THE DATA below:

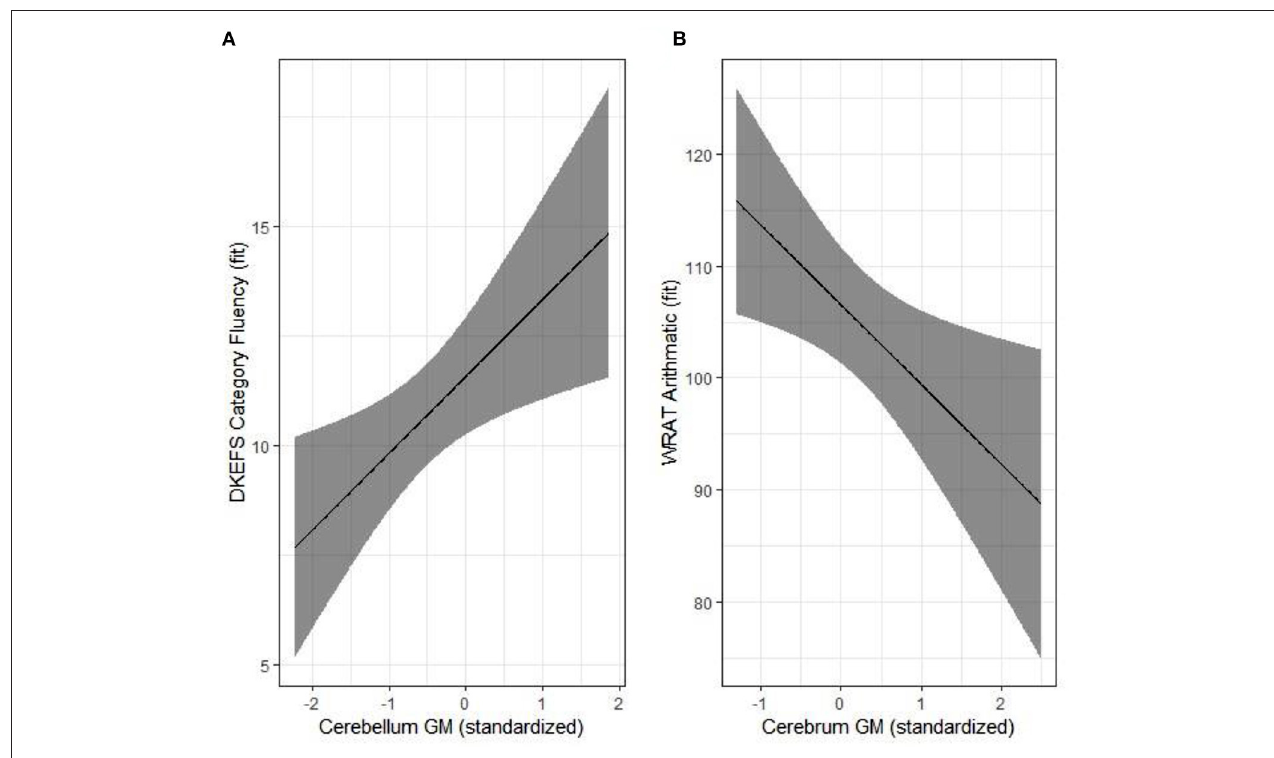
FIGURE 2 | Structure-function relationships in the pediatric chronic kidney disease (CKD) group. Significant associations are illustrated for cerebellum gray matter and category fluency (A) and cerebrum gray matter and arithmetic (B) . Results were adjusted for age, parental SES and maternal education. Reproduced with permission from Solomon et al. (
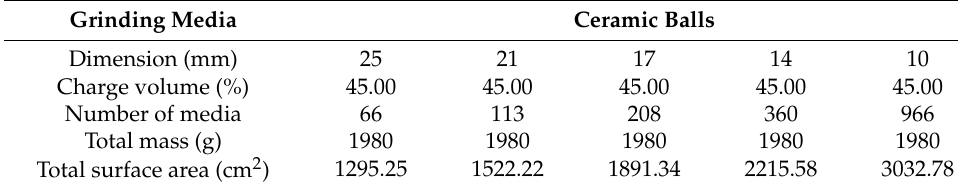
Table 5. Ceramic balls with the same total mass as cylpebs (12 × 12 mm).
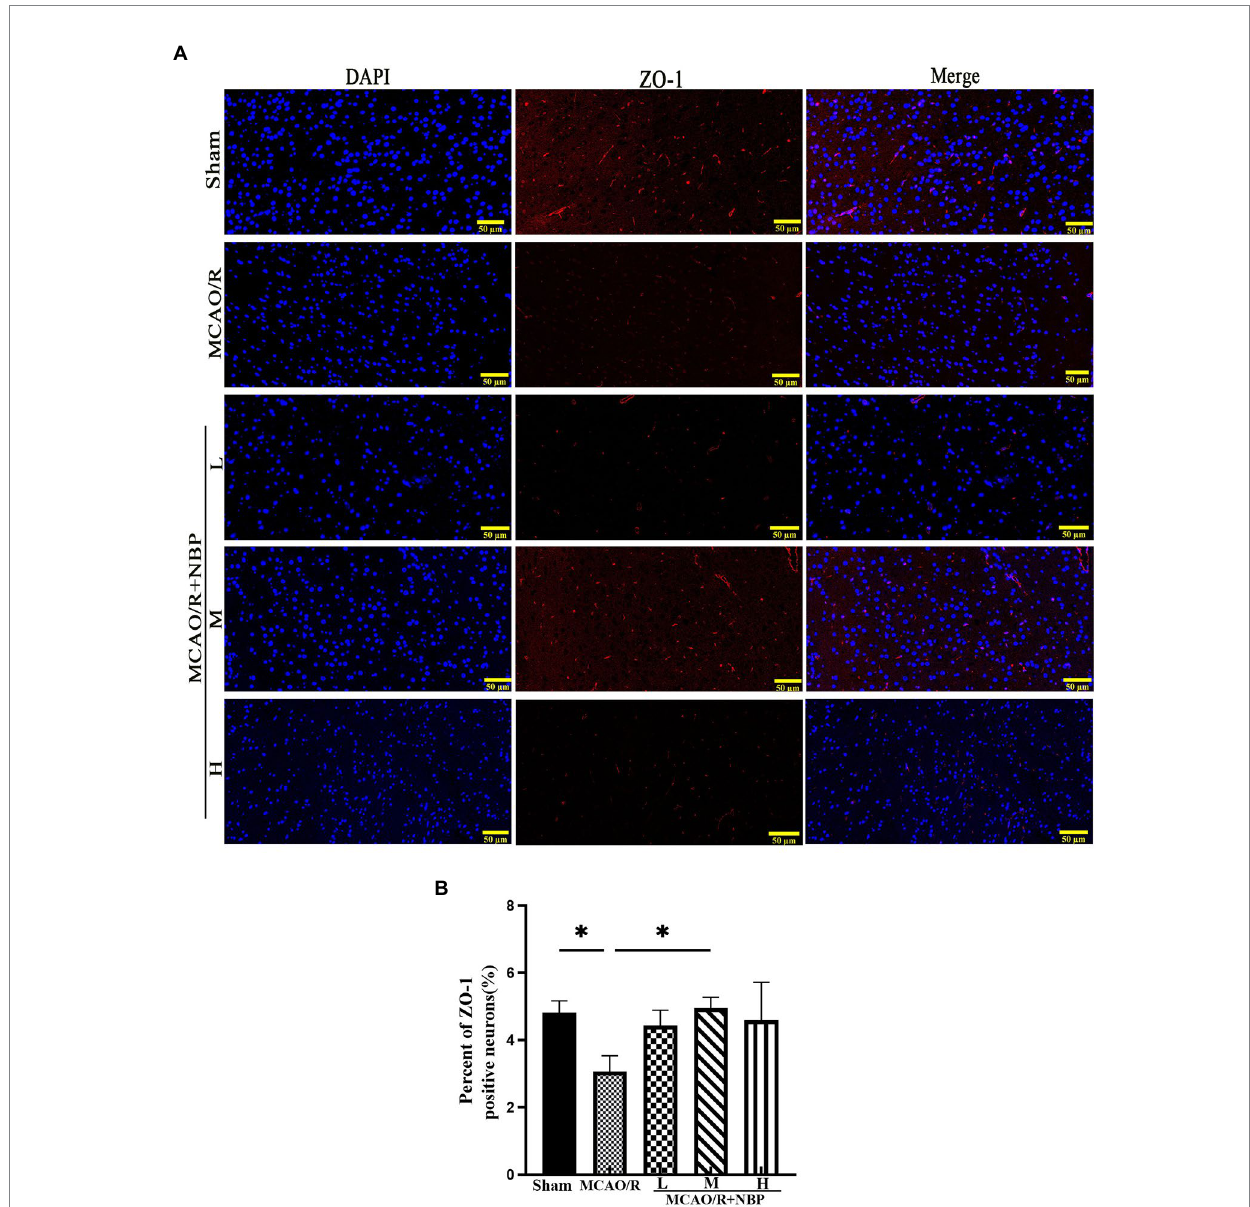
FIGURE 4 The ZO-1 tight junction protein of BBB. (A) The expression of ZO-1. (B) The qualification of ZO-1. BBB, the blood–brain barrier. * p < 0.05; ** p < 0.01; *** p < 0.001. The values represent the mean ± SD, n =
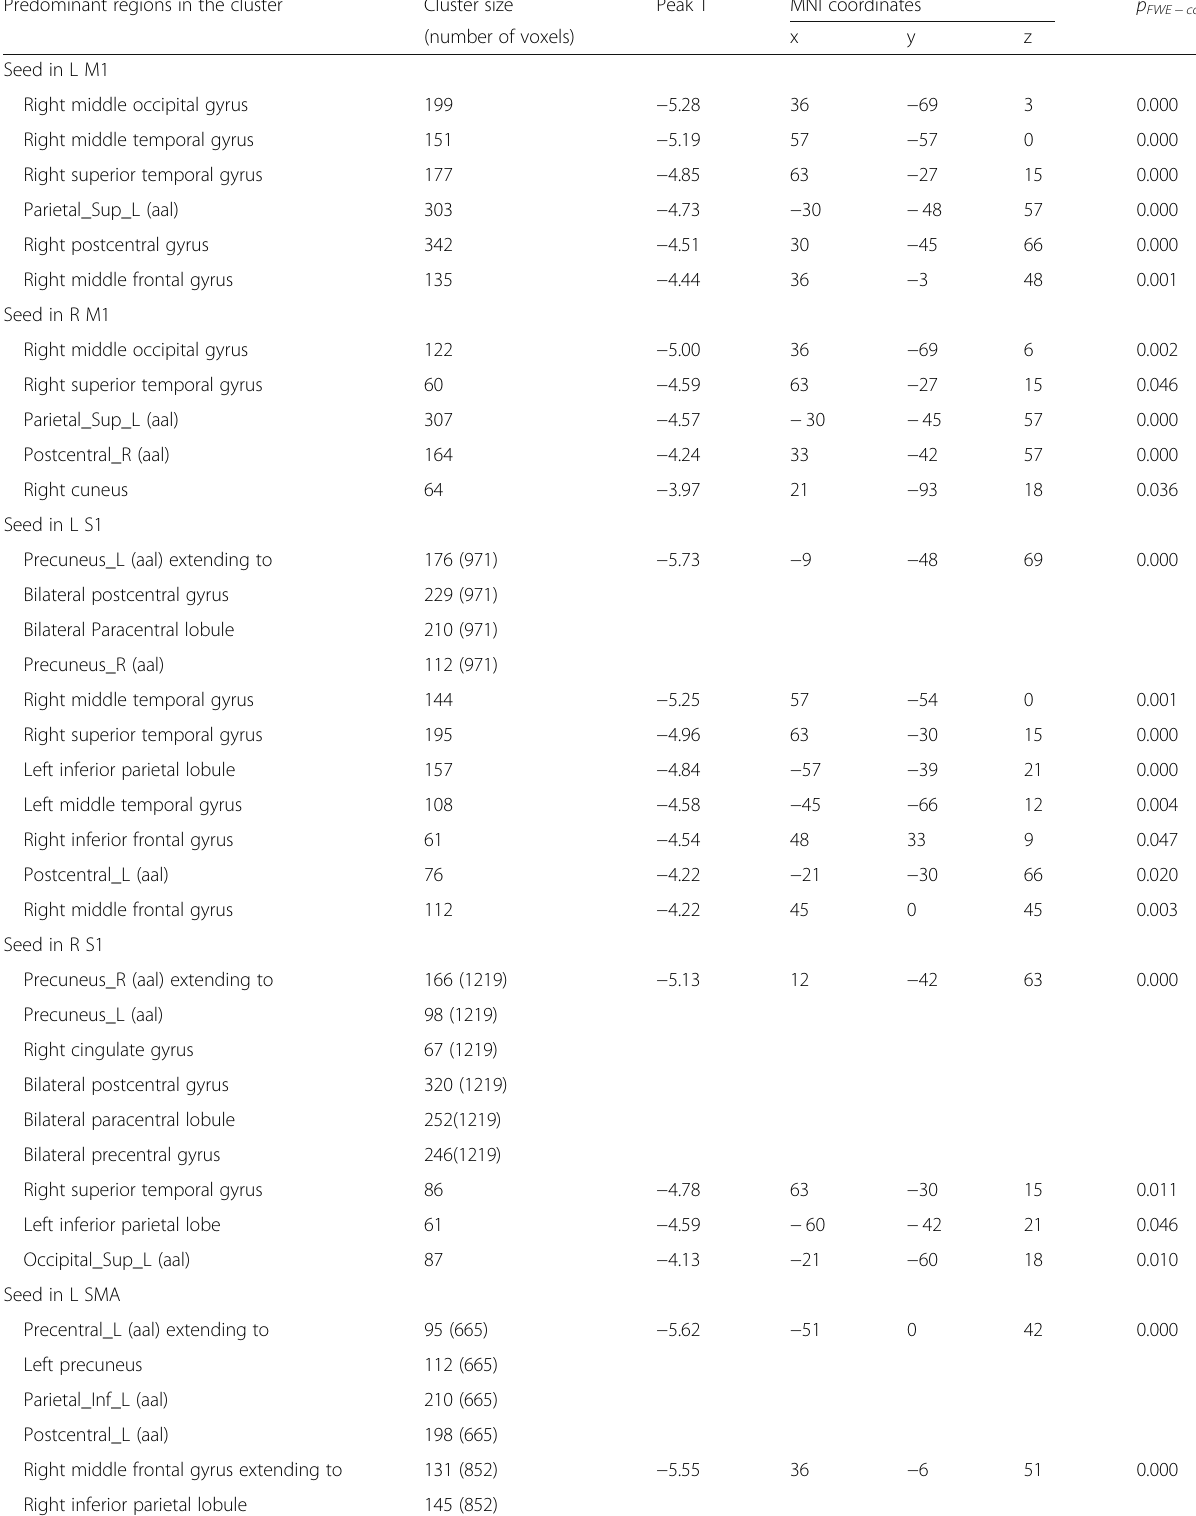
Table 2 Brain regions with decreased functional connectivity (FC) in migraine without aura (MWoA) compared to healthy controls (HC) Predominant regions in the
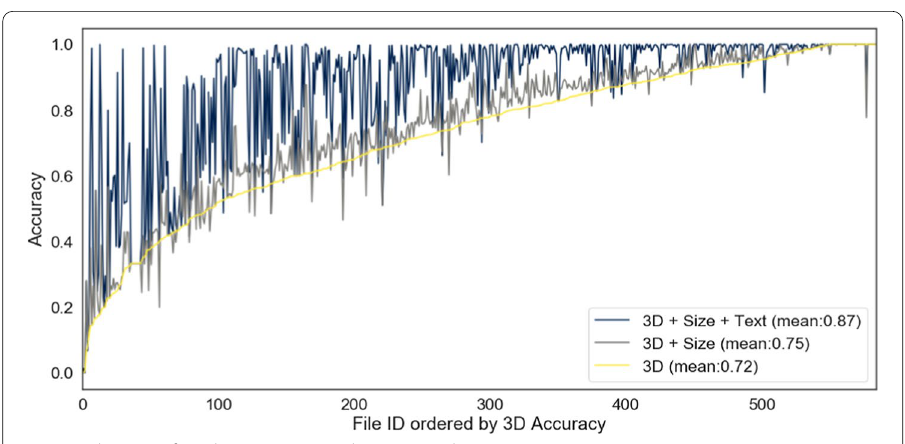
Fig. 12 Changes of prediction accuracy changes per data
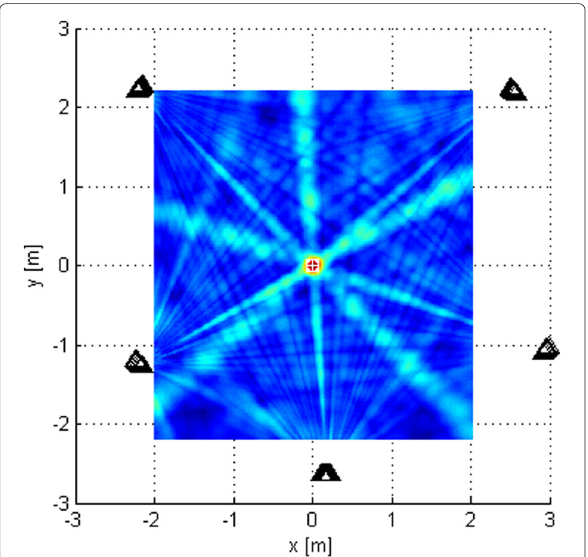
Fig. 6 The criterion function of stage 3, given by (24) with N = 1024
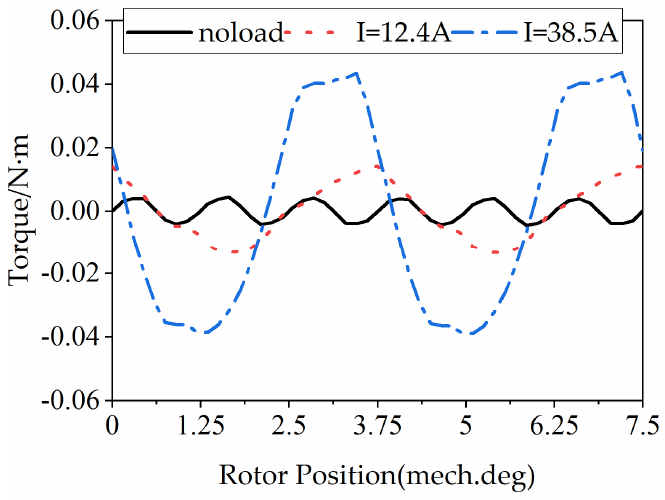
Figure 9. Comparison of cogging torque and load torque fluctuation components.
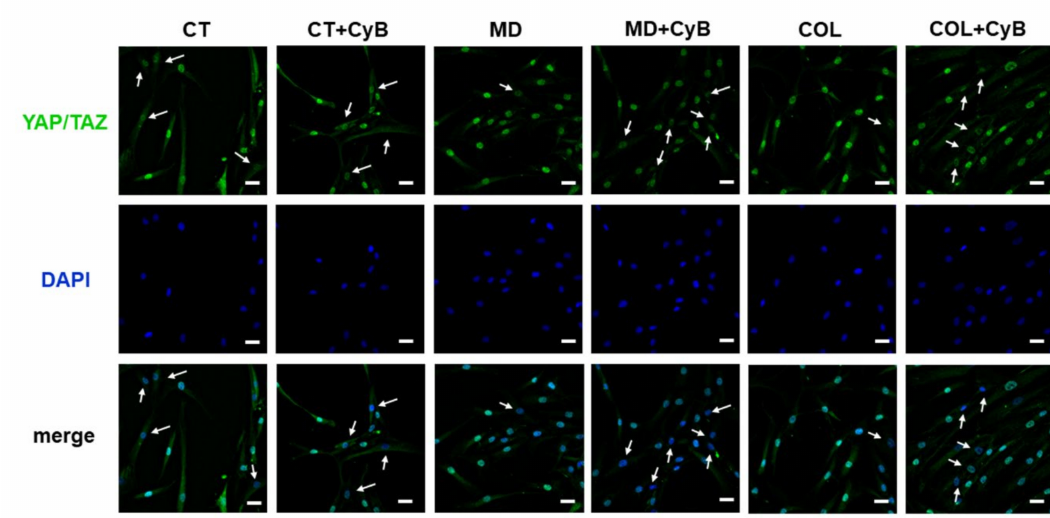
Figure 11. Immunofluorescence analysis for YAP / TAZ (green) in tenocytes cultured on MD and COL, compared to CT, before and after CyB treatment. The merged micrographs show that in tenocytes cultured on MD and COL, immunoreactivity is more evident in the nucleus, while, after CyB treatment and in CT, immunoreactivity is mostly in the cytoplasm and nuclei are more blue, suggesting that the presence of MD and COL induces YAP / TAZ activation, while mechanical stress deprivation induces a phenotype more similar to CT cells. Original magnification: 60 × . Scale bar: 20 µ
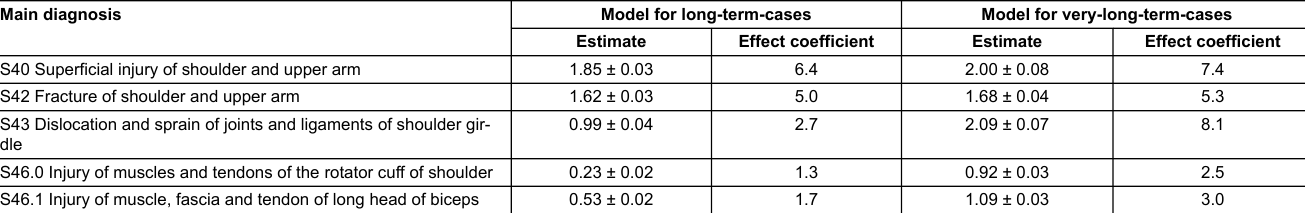
Table S2: Logistic regression estimates (± standard error) showing the effect of frozen shoulder on the probability to be a long-term or very-long-term case, standardised for 40-year-old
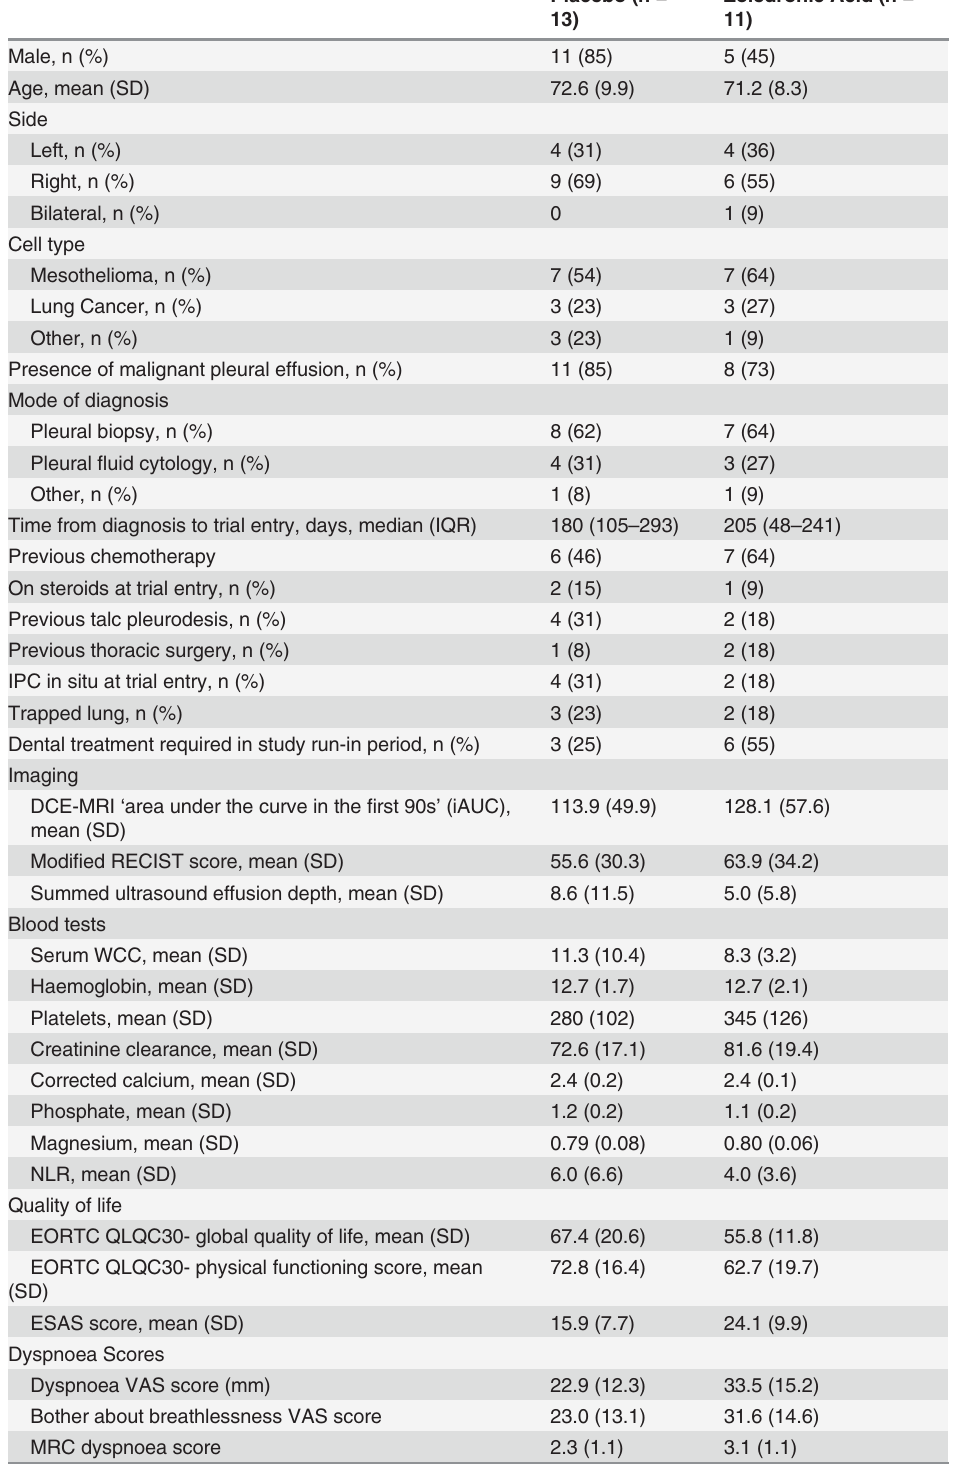
Table 1. Baseline characteristics of the randomised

End of THE DATA.

▸ AIM OF THE TASK
Every line that holds the word "with" should be copied from the listing.

▸ SOLUTION TO THIS TASK
FIGURE 2 | Structure-function relationships in the pediatric chronic kidney disease (CKD) group. Significant associations are illustrated for cerebellum gray matter and category fluency (A) and cerebrum gray matter and arithmetic (B) . Results were adjusted for age, parental SES and maternal education. Reproduced with permission from Solomon et al. (
Table 5. Ceramic balls with the same total mass as cylpebs (12 × 12 mm).
Table 2 Brain regions with decreased functional connectivity (FC) in migraine without aura (MWoA) compared to healthy controls (HC) Predominant regions in the
Fig. 6 The criterion function of stage 3, given by (24) with N = 1024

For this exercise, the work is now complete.